_REQUIRED WORK_. The answer must consist of every line below that contains the word "подпятник".

[Page images and extracted text]
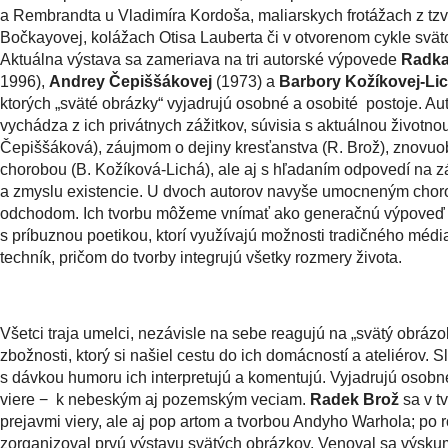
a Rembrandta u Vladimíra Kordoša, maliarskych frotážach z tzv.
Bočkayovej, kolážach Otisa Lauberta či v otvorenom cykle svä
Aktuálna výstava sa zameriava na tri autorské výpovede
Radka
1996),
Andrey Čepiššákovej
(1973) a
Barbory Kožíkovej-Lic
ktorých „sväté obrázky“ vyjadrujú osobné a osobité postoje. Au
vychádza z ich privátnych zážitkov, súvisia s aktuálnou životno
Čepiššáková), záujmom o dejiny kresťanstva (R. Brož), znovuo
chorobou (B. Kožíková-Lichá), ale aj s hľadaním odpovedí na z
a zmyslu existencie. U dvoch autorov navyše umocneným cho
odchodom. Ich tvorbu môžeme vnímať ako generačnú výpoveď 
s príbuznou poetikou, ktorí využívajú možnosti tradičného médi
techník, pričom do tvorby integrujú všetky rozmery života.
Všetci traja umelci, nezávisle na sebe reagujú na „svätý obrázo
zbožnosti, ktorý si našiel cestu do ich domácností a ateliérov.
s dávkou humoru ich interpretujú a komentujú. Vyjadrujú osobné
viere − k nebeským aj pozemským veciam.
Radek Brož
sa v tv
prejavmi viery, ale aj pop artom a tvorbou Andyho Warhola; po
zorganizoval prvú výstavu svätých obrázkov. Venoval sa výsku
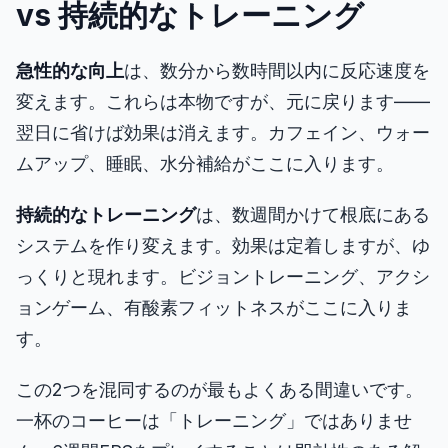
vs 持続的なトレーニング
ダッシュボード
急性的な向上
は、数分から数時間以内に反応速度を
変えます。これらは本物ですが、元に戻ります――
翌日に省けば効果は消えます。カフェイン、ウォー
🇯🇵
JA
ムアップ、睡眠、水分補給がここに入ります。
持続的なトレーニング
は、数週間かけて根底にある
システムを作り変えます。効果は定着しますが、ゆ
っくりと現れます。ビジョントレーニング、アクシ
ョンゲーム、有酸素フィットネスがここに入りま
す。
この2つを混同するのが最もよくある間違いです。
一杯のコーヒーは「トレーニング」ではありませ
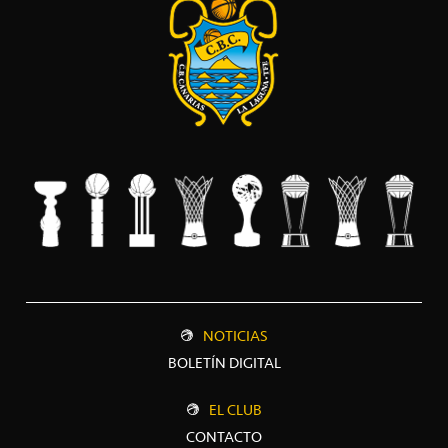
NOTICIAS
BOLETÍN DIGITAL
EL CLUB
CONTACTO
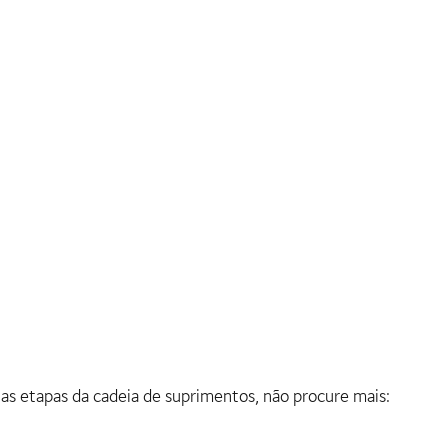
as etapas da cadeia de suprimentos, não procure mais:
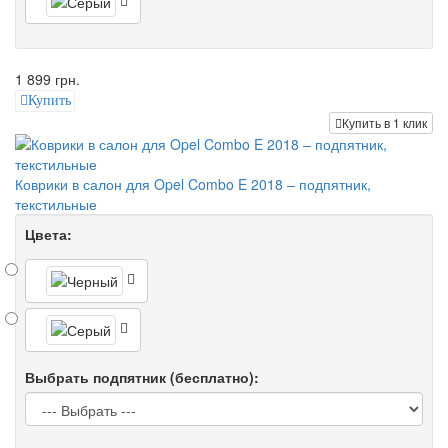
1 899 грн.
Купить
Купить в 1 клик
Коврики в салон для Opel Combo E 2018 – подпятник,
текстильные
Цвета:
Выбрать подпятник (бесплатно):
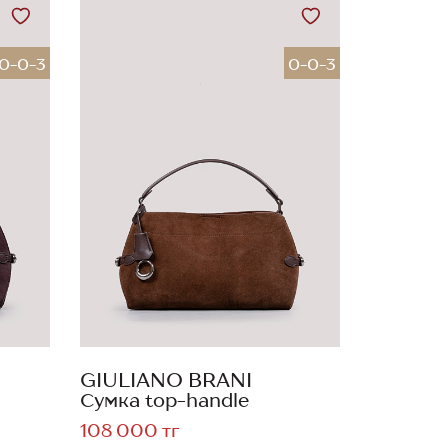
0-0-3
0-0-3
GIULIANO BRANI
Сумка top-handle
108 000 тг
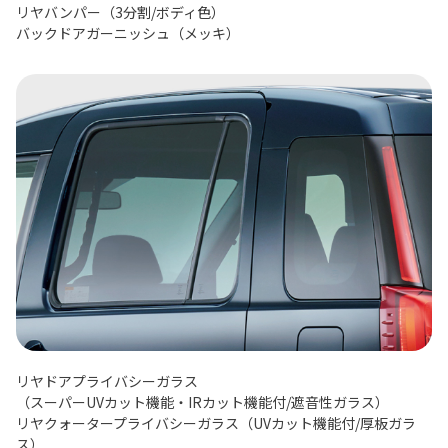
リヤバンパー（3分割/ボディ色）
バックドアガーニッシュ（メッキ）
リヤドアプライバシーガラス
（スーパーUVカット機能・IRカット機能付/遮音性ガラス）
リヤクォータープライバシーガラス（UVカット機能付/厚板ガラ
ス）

_RESPONSE_.
Коврики в салон для Opel Combo E 2018 – подпятник,
Выбрать подпятник (бесплатно):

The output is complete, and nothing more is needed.